===== DOCUMENTO DE ORIGEM

Rio On Watch + Fórum Grita Baixada 

A BAIXADA FLUMINENSE E A NECROPOLÍTICA DE WILSON WITZEL - PARTE 1 

Esta é a primeira matéria, de uma série de duas partes, que traz análises de representantes e moradores da Baixada Fluminense sobre as políticas do governador eleito Wilson Witzel.

 

A vitória do governador eleito Wilson Witzel, um ex-juiz federal que conquistou exatos 4.675.355 votos, resultou em uma trama de preocupações, especialmente quando se interpreta de forma crítica o planejamento de determinadas políticas públicas em sua gestão. Observou-se um candidato—desconhecido do grande público, que nunca ultrapassava a marca do 1% das intenções de voto—afirmar, sem sutilezas, que pretende empregar com pragmatismo a política de segurança pública do Rio de Janeiro, de forma que, dentre tantas aberrações, agentes do Estado teriam permissão tácita para matar inimigos, caso se sentissem ameaçados. O impacto de suas declarações, especialmente entre moradores de favelas e outras periferias — históricas vítimas dos abusos de poder que quase sempre ocorrem em operações militares em seus territórios — é mais preocupante quando se descobre que Witzel afinou seu discurso com o do presidente eleito Jair Bolsonaro (PSL), claramente com um posicionamento político de extrema-direita.

 

O Que Witzel Já Vem Sinalizando

Dentre os vários entendimentos sobre o que seria uma política de extrema-direita na área de segurança pública, está o aprimoramento do caráter conservador ou tradicional no modo de se criar, mudar ou simplesmente interpretar dispositivos jurídicos na legislação, de forma que se autorize, perante uma série de resultados possíveis, um embrutecimento de estratégias e táticas de enfrentamento pela corporação policial. Como exemplo, há um entusiasmo em relação ao artigo 23 do Código Penal Brasileiro, aquele que trata dos chamados excludentes de ilicitude.

 

Dos quatro parágrafos apresentados no artigo 23, dois se enquadram como potenciais justificativas para o aumento do uso da força dos agentes de segurança ao enfrentar a criminalidade: “o estado de necessidade”, quando o autor “pratica o fato para salvar de perigo atual, que não provocou por sua vontade, nem podia de outro modo evitar, direito próprio ou alheio”, e “a legítima defesa”, que consiste em “quem, usando moderadamente dos meios necessários, repele injusta agressão, atual ou iminente, a direito seu ou de outrem”. Na opinião de vários estudiosos, colocar os excludentes de licitude como diretrizes de permissão ajudaria a flexibilizar ainda mais, perante a lei, a justificativa de assassinatos de moradores de áreas pobres na ocorrência de algum confronto. Witzel declarou recentemente, em uma entrevista, que a PM vai poder mirar na “cabecinha” de traficantes e atirar caso algum deles simplesmente esteja armado, mesmo sem a possibilidade de oferecer risco, apesar de que, como já muito bem difundido, muitos moradores de favelas já foram assassinados ao portar objetos que foram confundidos com armas.

==========

A FAZER >>
A) Reproduza do documento de origem tudo o que vai desde "Dentre os vários" até "excludentes de ilicitude.".
B) Reescreva de forma mais curta o parágrafo do documento de origem que começa com "Dentre os vários entendimentos", preservando seus fatos principais.
C) Responda, por favor, às perguntas abaixo com base no documento de origem:
(i) Quantos votos Wilson Witzel conquistou?
(ii) Que cargo Witzel ocupava antes de ser eleito governador?
(iii) Quantos parágrafos tem o artigo 23 do Código Penal Brasileiro?

===== DADOS FORNECIDOS

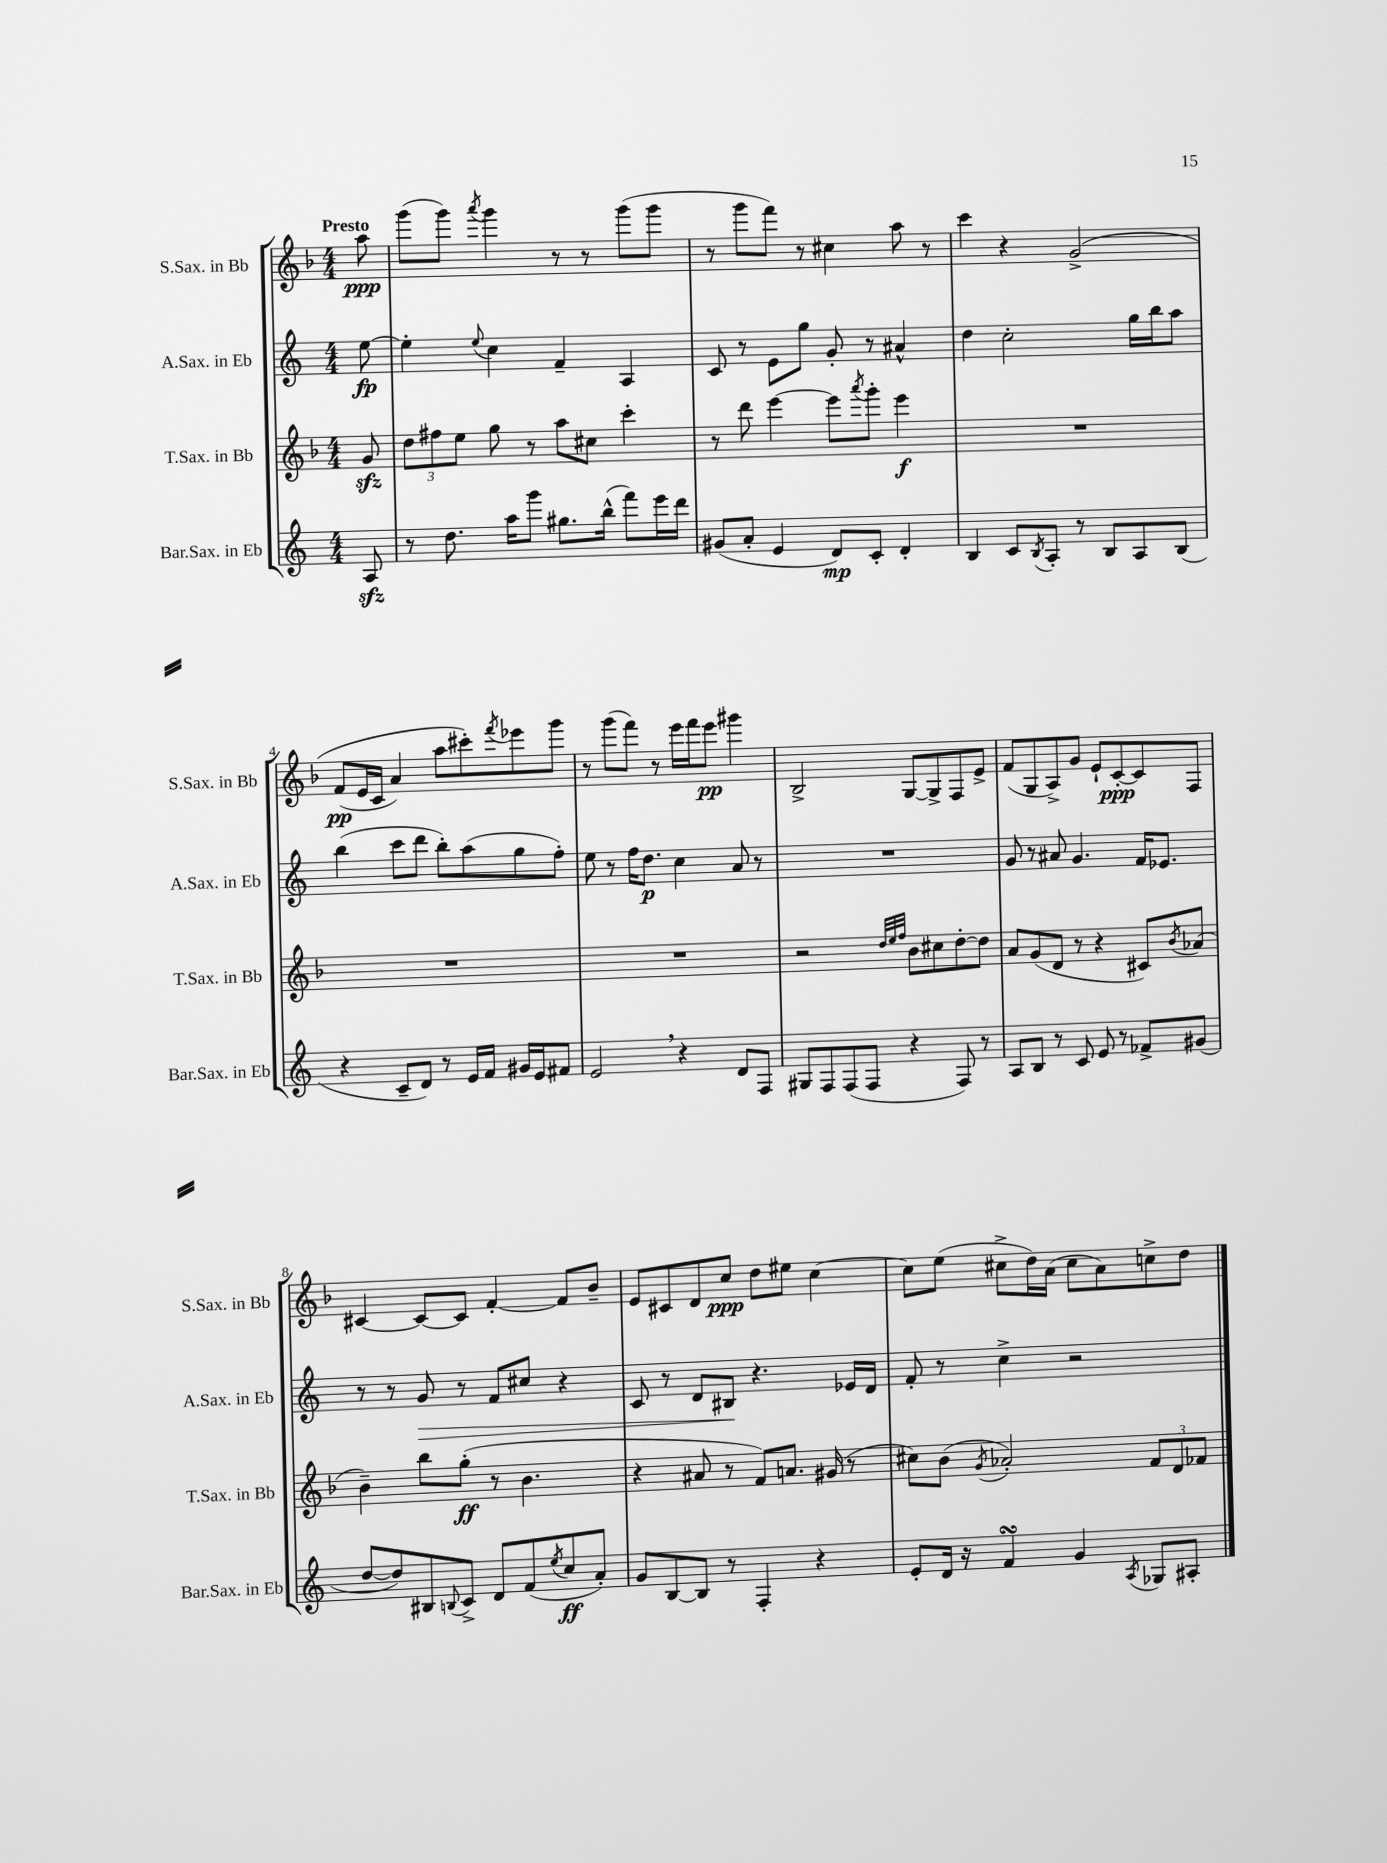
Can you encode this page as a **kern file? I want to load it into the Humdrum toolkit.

**kern	**dynam	**kern	**dynam	**kern	**dynam	**kern	**dynam
*part4	*part4	*part3	*part3	*part2	*part2	*part1	*part1
*staff4	*staff4	*staff3	*staff3	*staff2	*staff2	*staff1	*staff1
*I"Bar.Sax. in Eb	*	*I"T.Sax. in Bb	*	*I"A.Sax. in Eb	*	*I"S.Sax. in Bb	*
*I'Bar.Sax. in Eb	*	*I'T.Sax. in Bb	*	*I'A.Sax. in Eb	*	*I'S.Sax. in Bb	*
*clefG2	*	*clefG2	*	*clefG2	*	*clefG2	*
*k[]	*	*k[b-]	*	*k[]	*	*k[b-]	*
*M4/4	*	*M4/4	*	*M4/4	*	*M4/4	*
=	=	=	=	=	=	=	=
!	!	!	!	!	!	!LO:TX:a:B:t=Presto	!
8Azz/	.	8gzz/	.	[8ee\	fp	8aa\	ppp
=1	=1	=1	=1	=1	=1	=1	=1
8r	.	12dd\L	.	4ee'\]	.	(8ggg\L	.
.	.	12ff#X\	.	.	.	.	.
8.dd\	.	.	.	.	.	8ggg\J)	.
.	.	12ee\J	.	.	.	.	.
.	.	.	.	8qqee/	.	8qaaa/	.
.	.	8gg\	.	4cc\	.	4ggg\	.
16aa\KL	.	.	.	.	.	.	.
8ggg\J	.	8r	.	.	.	.	.
8.gg#X\L	.	8aa\L	.	4f~/	.	8r	.
.	.	8cc#X\J	.	.	.	8r	.
(16bb^^\Jk	.	.	.	.	.	.	.
8fff\L)	.	4ccc'\	.	4A/	.	(8ggg\L	.
16eee\L	.	.	.	.	.	8ggg\J	.
16ddd\JJ	.	.	.	.	.	.	.
=2	=2	=2	=2	=2	=2	=2	=2
(8g#X/L	.	8r	.	8c/	.	8r	.
8a'/J	.	8ddd\	.	8r	.	8ggg\L	.
4e/	.	[4eee\	.	8e\L	.	8fff\J)	.
.	.	.	.	8gg\J	.	8r	.
8d/L)	mp	8eee\L]	.	8g'/	.	4cc#X\	.
.	.	8qaaa/	.	.	.	.	.
8c'/J	.	8ggg'\J	.	8r	.	.	.
4d'/	.	4eee\	f	4a#X^^/	.	8aa\	.
.	.	.	.	.	.	8r	.
=3	=3	=3	=3	=3	=3	=3	=3
4B/	.	1r	.	4dd\	.	4ccc\	.
8c/L	.	.	.	2cc'\	.	4r	.
8qB/	.	.	.	.	.	.	.
8A'/J	.	.	.	.	.	.	.
8r	.	.	.	.	.	(2g^/	.
8B/L	.	.	.	.	.	.	.
8A/	.	.	.	16gg\LL	.	.	.
.	.	.	.	16bb\J	.	.	.
(8B/J	.	.	.	8aa\J	.	.	.
!!LO:LB:g=z
=4	=4	=4	=4	=4	=4	=4	=4
4r	.	1r	.	(4bb\	.	(8f/L	pp
.	.	.	.	.	.	16e/L	.
.	.	.	.	.	.	16c/JJ	.
8c~/L	.	.	.	8ccc\L	.	4a/)	.
8d/J)	.	.	.	8ddd\J	.	.	.
8r	.	.	.	8bb'\L)	.	8aa\L	.
16e/LL	.	.	.	(8aa\	.	8ccc#X'\)	.
16f/JJ	.	.	.	.	.	.	.
.	.	.	.	.	.	8qfff/	.
16g#X/LL	.	.	.	8gg\	.	8eee-X\	.
16e/J	.	.	.	.	.	.	.
8f#X/J	.	.	.	8ff'\J)	.	8ggg\J	.
=5	=5	=5	=5	=5	=5	=5	=5
2e,/	.	1r	.	8ee\	.	8r	.
.	.	.	.	8r	.	(8ggg\L	.
.	.	.	.	16ff\KL	.	8fff\J)	.
.	.	.	.	8.dd\J	p	.	.
.	.	.	.	.	.	8r	.
4r	.	.	.	4cc\	.	16eee\LL	.
.	.	.	.	.	.	16fff\J	.
.	.	.	.	.	.	8eee\J	pp
8d/L	.	.	.	8a/	.	4ggg#X\	.
8F/J	.	.	.	8r	.	.	.
=6	=6	=6	=6	=6	=6	=6	=6
8G#X/L	.	2r	.	1r	.	2B-^/	.
8F/	.	.	.	.	.	.	.
(8F/	.	.	.	.	.	.	.
8F/J	.	.	.	.	.	.	.
.	.	32qqdd/LLL	.	.	.	.	.
.	.	32qqee/	.	.	.	.	.
.	.	32qqff/JJJ	.	.	.	.	.
4r	.	8b-\L	.	.	.	[8G/L	.
.	.	8cc#X\	.	.	.	8G^/]	.
8F/)	.	[8dd'\	.	.	.	8F/	.
8r	.	8dd\J]	.	.	.	8e^/J	.
=7	=7	=7	=7	=7	=7	=7	=7
8A/L	.	8a/L	.	8g/	.	(8f/L	.
8B/J	.	(8g/	.	8r	.	8G/	.
8r	.	8d/J	.	8a#X/	.	8A^/)	.
8c/	.	8r	.	4.g/	.	8g/J	.
8e/	.	4r	.	.	.	8e`/L	.
8r	.	.	.	.	.	[8c'/	ppp
8f-X^/L	.	8c#X/L)	.	16f/KL	.	8c/]	.
.	.	.	.	8.e-X/J	.	.	.
.	.	8qb-/	.	.	.	.	.
(8g#X/J	.	(8a-X/J	.	.	.	8F/J	.
!!LO:LB:g=z
=8	=8	=8	=8	=8	=8	=8	=8
[8dd/L	.	4b-~\)	.	8r	.	[4c#X/	.
8dd/])	.	.	.	8r	.	.	.
!	!	!	!	!	!LO:HP:b	!	!
8B#X/	.	8bb-\L	.	8g/	>	8c#/L_	.
8qqBn/	.	.	.	.	.	.	.
8c^/J	.	(8gg'\J	ff	8r	.	8c#/J]	.
8d/L	.	8r	.	8f/L	.	[4f'/	.
(8f/	.	4.b-\	.	8cc#X/J	.	.	.
8qee/	.	.	.	.	.	.	.
8cc/	ff	.	.	4r	.	8f/L]	.
8a'/J)	.	.	.	.	.	8b-~/J	.
=9	=9	=9	=9	=9	=9	=9	=9
8g/L	.	4r	.	8c/	.	8e/L	.
[8B/	.	.	.	8r	.	8c#X/	.
8B/J]	.	8a#X/	.	8d/L	.	8d/	.
8r	.	8r	.	8B#X/J	.	8cc/J	ppp
4F'/	.	8f/L)	.	4.r	]	8dd\L	.
.	.	8.an/J	.	.	.	8ee#X\J	.
4r	.	.	.	.	.	[4cc\	.
.	.	(16g#X/	.	.	.	.	.
.	.	8r	.	16e-X/LL	.	.	.
.	.	.	.	16d/JJ	.	.	.
=10	=10	=10	=10	=10	=10	=10	=10
8e'/L	.	8cc#X\L)	.	8f'/	.	8cc\L]	.
16d/Jk	.	(8b-\J	.	8r	.	(8ee\J	.
16r	.	.	.	.	.	.	.
.	.	8qg/	.	.	.	.	.
4fsSSs/	.	2a-X'/)	.	4cc^\	.	8cc#X^\L	.
.	.	.	.	.	.	16dd\L)	.
.	.	.	.	.	.	(16a\JJ	.
4g/	.	.	.	2r	.	8cc#\L	.
.	.	.	.	.	.	8a\)	.
8qA/	.	.	.	.	.	.	.
8G-X/L	.	12f/L	.	.	.	8ccn^\	.
.	.	12d/	.	.	.	.	.
8A#X'/J	.	.	.	.	.	8dd\J	.
.	.	12f-X/J	.	.	.	.	.
==	==	==	==	==	==	==	==
*-	*-	*-	*-	*-	*-	*-	*-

==========

SOLUÇÕES >>
A)
Dentre os vários entendimentos sobre o que seria uma política de extrema-direita na área de segurança pública, está o aprimoramento do caráter conservador ou tradicional no modo de se criar, mudar ou simplesmente interpretar dispositivos jurídicos na legislação, de forma que se autorize, perante uma série de resultados possíveis, um embrutecimento de estratégias e táticas de enfrentamento pela corporação policial. Como exemplo, há um entusiasmo em relação ao artigo 23 do Código Penal Brasileiro, aquele que trata dos chamados excludentes de ilicitude.

B) Uma das leituras da política de extrema-direita na segurança pública é o reforço do caráter conservador ou tradicional ao criar, mudar ou interpretar dispositivos jurídicos. O objetivo é autorizar o embrutecimento das estratégias e táticas de enfrentamento da polícia. Um exemplo é o entusiasmo com o artigo 23 do Código Penal Brasileiro, que trata dos excludentes de ilicitude.

C)
(i) Exatos 4.675.355 votos.
(ii) Juiz federal.
(iii) Quatro.